Hazard a deserving Player of the Year – but he’s not ready for Real Madrid

Hazard a deserving Player of the Year – but he’s not ready for Real Madrid
The Chelsea forward won the PFA Player of the Year award on Sunday, but he is not ready to follow in the footsteps of previous winners with a lucrative transfer to Spain

GOALCOMMENT    By Greg Stobart     Follow on Twitter
Eden Hazard’s role in Chelsea’s inevitable title triumph was recognised on Sunday when he was voted PFA Player of the Year by his peers. It was a thoroughly deserved award for the outstanding player in English football this season and the 24-year-old has the potential to one day be in contention for the Ballon D'or too.

Hazard's chances of global recognition would increase with a move to one of the giants in Spain and he appears to have captured the attention of Real Madrid judging by Zinedine Zidane’s comments last week in which he revealed he is “keeping an eye” on the forward.

The last two footballers of the year in England now play in Spain. Gareth Bale joined Real Madrid in a world record €100m million move in 2013 and Luis Suarez signed for Barcelona last summer in a €88m transfer.

Despite Zidane’s fluttering eyelids, Hazard is highly unlikely to follow in their footsteps this summer.

The Belgian has been the best player in the Premier League. His skill and guile are a joy to watch and his end product is constantly improving, with 18 goals and 14 assists in all competitions this season.

But he would not get in the team at Real Madrid or Barcelona.

Who could he displace? Not Bale or Cristiano Ronaldo. Not Suarez, Lionel Messi or Neymar.



When it comes to the elite players in world football, Hazard is the second tier and he isn’t quite ready to join the best. He has time on his side, but there is room for even more improvement and he acknowledged that himself on Sunday when he said he wants to become “the best”.

Hazard has the X Factor but there is still an element missing, a level of ruthlessness and hunger that is evident in Ronaldo, Messi and Suarez.

Even those closest to Hazard seem to recognise this. In a revealing interview with Gary Neville last October, Jose Mourinho recounted a conversation with Hazard’s father in which he spoke of his desire for his son to play with ‘a little more tenacity, mental aggression, ambition, personal ego’.

Mourinho added: “We can never transform these fantastic players and men into a competitive animal, a competitive machine. Not even his father wants [that]. We have just to bring him to a different level, working hard in training, which he’s doing.”

It is still a work in progress and while Hazard has made more and more match-winning contributions this season - most recently against Manchester United - there would be a different level of expectation and scrutiny at one of the two Spanish giants.

Look at Bale. In his short Real Madrid career he has scored three goals in three finals – the Copa del Rey, Champions League and Fifa World Club Cup – yet his role in those trophy wins is still not enough for some of the club’s supporters.
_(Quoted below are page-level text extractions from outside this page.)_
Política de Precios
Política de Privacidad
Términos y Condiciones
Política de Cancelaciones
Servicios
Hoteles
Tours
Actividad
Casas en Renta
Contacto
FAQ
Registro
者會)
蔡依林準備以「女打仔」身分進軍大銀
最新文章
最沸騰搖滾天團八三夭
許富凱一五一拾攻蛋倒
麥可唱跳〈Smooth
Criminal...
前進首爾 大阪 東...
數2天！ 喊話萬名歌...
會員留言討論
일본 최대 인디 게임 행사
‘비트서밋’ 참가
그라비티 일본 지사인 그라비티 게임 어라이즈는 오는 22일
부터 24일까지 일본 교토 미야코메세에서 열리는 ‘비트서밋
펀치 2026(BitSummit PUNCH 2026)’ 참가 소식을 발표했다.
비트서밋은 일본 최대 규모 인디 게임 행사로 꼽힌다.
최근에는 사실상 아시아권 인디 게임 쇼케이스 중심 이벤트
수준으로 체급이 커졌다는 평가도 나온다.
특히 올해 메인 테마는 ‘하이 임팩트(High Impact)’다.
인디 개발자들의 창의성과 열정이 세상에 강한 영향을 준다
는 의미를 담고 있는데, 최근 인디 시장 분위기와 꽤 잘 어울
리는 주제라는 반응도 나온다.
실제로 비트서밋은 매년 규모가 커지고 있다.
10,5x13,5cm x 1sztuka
While Hazard has certainly been the best player in England this season, he’s not totally outshone the likes of Alexis Sanchez and Cesc Fabregas, two players that were cast aside by Barcelona last summer.

Having signed a five-and-a-half year contract worth €280,000-a-week in February, there are only two or three clubs on the planet that could afford to sign the former Lille man. Paris Saint-Germain could afford him but the only step up in football terms would be to join Real Madrid, Barcelona or Bayern Munich.
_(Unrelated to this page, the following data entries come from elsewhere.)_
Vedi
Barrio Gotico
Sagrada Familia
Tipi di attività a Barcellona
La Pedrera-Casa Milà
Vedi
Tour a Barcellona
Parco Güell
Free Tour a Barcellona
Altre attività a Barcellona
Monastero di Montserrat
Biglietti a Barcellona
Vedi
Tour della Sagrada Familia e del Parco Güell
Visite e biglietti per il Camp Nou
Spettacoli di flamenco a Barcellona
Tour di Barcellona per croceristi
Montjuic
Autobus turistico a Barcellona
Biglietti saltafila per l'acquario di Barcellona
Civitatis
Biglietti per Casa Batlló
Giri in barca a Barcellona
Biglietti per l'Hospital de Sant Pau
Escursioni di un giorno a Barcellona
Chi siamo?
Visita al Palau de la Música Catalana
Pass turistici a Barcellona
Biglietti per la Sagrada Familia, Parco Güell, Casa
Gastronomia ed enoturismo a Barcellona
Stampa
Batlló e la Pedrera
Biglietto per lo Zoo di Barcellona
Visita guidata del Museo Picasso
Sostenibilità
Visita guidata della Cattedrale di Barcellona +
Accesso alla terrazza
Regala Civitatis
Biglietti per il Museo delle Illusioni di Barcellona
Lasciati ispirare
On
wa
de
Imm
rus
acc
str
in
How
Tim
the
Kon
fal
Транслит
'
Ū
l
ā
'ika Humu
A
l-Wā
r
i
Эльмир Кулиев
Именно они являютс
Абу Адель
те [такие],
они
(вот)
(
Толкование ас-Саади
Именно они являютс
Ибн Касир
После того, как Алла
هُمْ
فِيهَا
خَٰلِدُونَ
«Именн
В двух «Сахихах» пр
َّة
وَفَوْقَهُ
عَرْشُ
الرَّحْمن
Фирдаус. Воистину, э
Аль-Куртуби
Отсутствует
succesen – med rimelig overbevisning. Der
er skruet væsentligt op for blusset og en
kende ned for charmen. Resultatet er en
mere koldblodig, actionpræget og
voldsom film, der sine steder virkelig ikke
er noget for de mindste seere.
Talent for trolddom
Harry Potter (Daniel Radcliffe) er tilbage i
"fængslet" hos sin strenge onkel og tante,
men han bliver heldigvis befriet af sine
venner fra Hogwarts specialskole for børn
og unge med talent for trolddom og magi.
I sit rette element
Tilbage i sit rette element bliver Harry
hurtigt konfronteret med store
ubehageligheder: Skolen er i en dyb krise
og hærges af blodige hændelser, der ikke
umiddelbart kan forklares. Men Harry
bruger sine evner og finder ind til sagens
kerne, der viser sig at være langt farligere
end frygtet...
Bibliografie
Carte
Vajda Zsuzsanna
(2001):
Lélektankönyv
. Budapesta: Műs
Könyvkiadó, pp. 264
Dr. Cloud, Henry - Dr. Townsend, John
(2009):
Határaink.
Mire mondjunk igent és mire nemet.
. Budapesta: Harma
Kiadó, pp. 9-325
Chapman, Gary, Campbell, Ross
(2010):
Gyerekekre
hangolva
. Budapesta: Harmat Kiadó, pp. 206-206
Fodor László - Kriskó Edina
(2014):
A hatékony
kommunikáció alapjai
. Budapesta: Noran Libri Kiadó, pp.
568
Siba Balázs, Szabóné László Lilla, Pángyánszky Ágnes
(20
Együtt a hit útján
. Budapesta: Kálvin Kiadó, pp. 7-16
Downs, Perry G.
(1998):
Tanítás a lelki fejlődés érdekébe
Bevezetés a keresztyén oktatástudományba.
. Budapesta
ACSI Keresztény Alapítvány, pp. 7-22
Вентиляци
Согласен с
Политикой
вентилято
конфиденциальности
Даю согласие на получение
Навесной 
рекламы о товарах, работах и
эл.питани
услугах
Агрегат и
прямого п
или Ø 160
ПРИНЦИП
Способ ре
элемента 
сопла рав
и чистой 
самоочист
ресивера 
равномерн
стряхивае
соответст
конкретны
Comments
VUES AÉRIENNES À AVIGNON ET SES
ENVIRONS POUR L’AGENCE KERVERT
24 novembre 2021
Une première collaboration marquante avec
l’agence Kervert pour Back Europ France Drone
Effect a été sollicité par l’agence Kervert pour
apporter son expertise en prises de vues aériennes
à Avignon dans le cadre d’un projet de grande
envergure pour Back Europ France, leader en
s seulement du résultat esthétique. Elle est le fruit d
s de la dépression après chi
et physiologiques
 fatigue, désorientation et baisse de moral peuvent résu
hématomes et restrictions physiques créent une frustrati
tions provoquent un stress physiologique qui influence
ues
Zidane’s comments will worry Chelsea because when Real Madrid come knocking for the best Premier League talent – whether it’s Ronaldo, Bale or Luka Modric – they get their man. The France legend started the ball rolling for the Bale transfer with similar media comments as part of an orchestrated campaign to prize him away from White Hart Lane.

Ronaldo joined the Spanish giants at the age of 24 while Bale was 23 - but Hazard has not yet reached the heights that convinced Madrid to smash the world record on those two occasions.

Mourinho has said recently that he would not stand in a player’s way should he express a desire to leave, although that was a rather mischievous reference to Raheem Sterling’s stand-off with Liverpool.

But then he has also suggested that he would value Hazard at more than £100m (€140m).

Hazard is a wonderful, sometimes mesmerising footballer and capable of scooping all of the individual awards in English football next year, too.

One day, he may even be in the running for the Ballon D’Or.

But now is not the time. And nor is it the time for him to leave Chelsea.